Double leg lifts provide abdominal strength, which is needed for many asanas, such as Sirshasana (HEADSTAND). Leg lifts are done after the Surya Namaskara.

After having done Surya Namaskara, do single left lifts, then double leg lifts. 

Step by step: single leg lifts

  1. Lie flat on your back with you legs together, feet are flexed, arms are by your sides, hands flat on the floor.
  2. You neck is nice & long, bring your chin slightly into your chest.
  3. Inhale and raise the right leg up to 90°, keep the left leg straight and on the floor.
  4. Exhale lower the right leg to the floor.
  5. Repeat with the left leg.
  6. Repeat both legs 5 to 10 times.

Keep your knees straight, your feet flexed, your tailbone on the floor (don’t lift the pelvis of the floor).

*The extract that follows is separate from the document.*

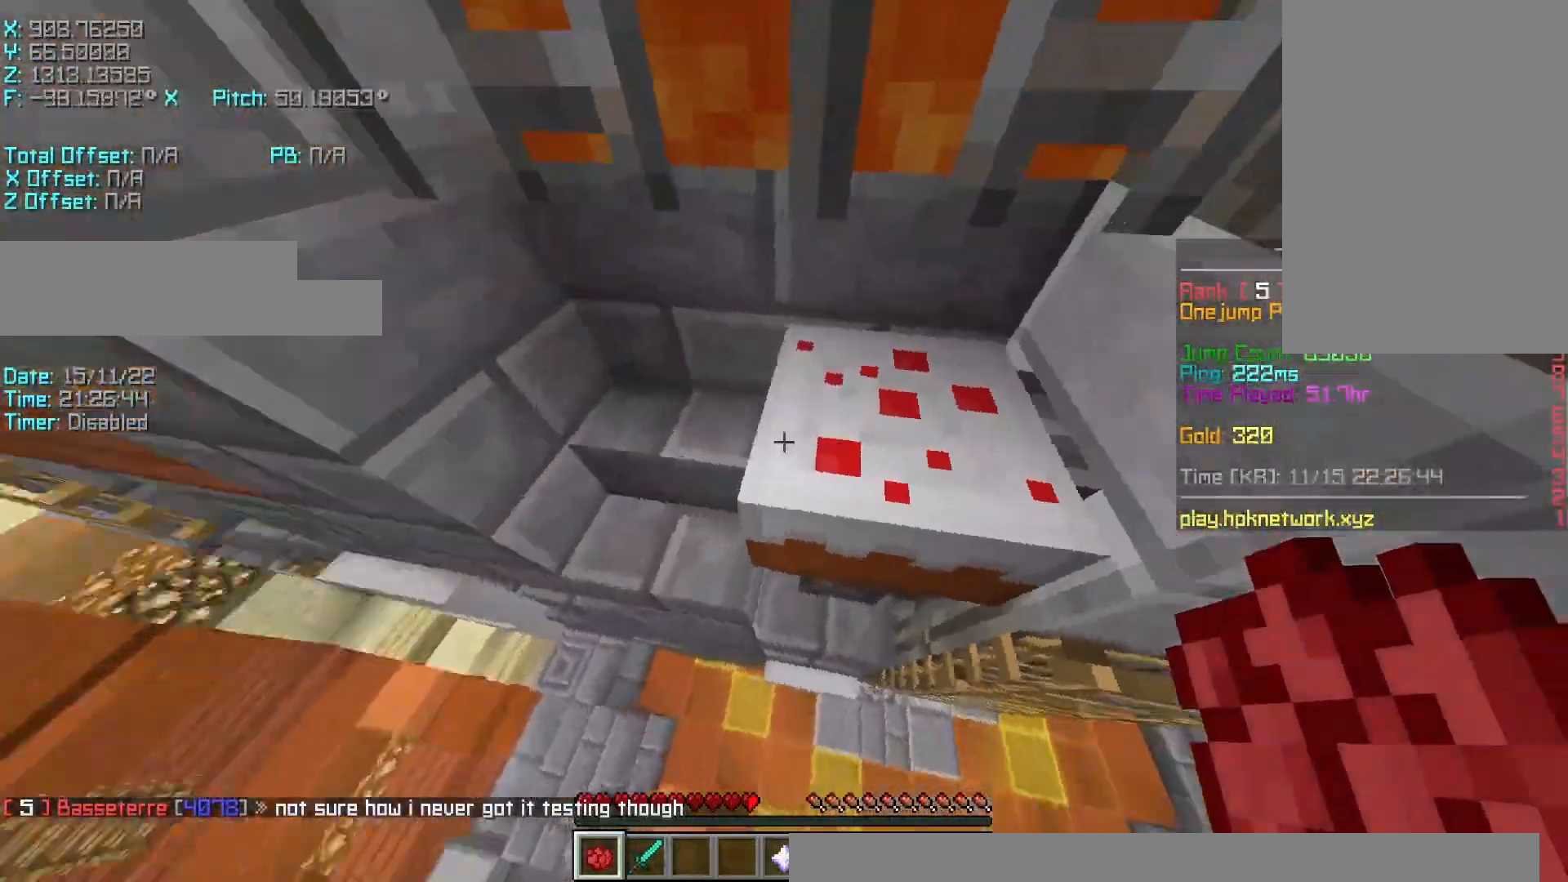
{"keys": ["d", "shift"], "events": [[83, "space", "down"], [333, "d", "down"], [333, "space", "up"], [433, "w", "up"], [500, "shift", "down"]]}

AmbikaYoga_50Step by step: double leg lifts

  1. Lie flat on your back with you legs together, feet are flexed, arms are by your sides, hands flat on the floor.
  2. You neck is nice & long, bring your chin slightly into your chest.
  3. Inhale and raise the both legs up to 90°.
  4. Exhale lower both legs to the floor..
  5. Repeat 5 to 10 times.

If you have lower back issues, bring your arms slightly under your body & your hands under your buttocks (palms facing the floor, keep the arms straight).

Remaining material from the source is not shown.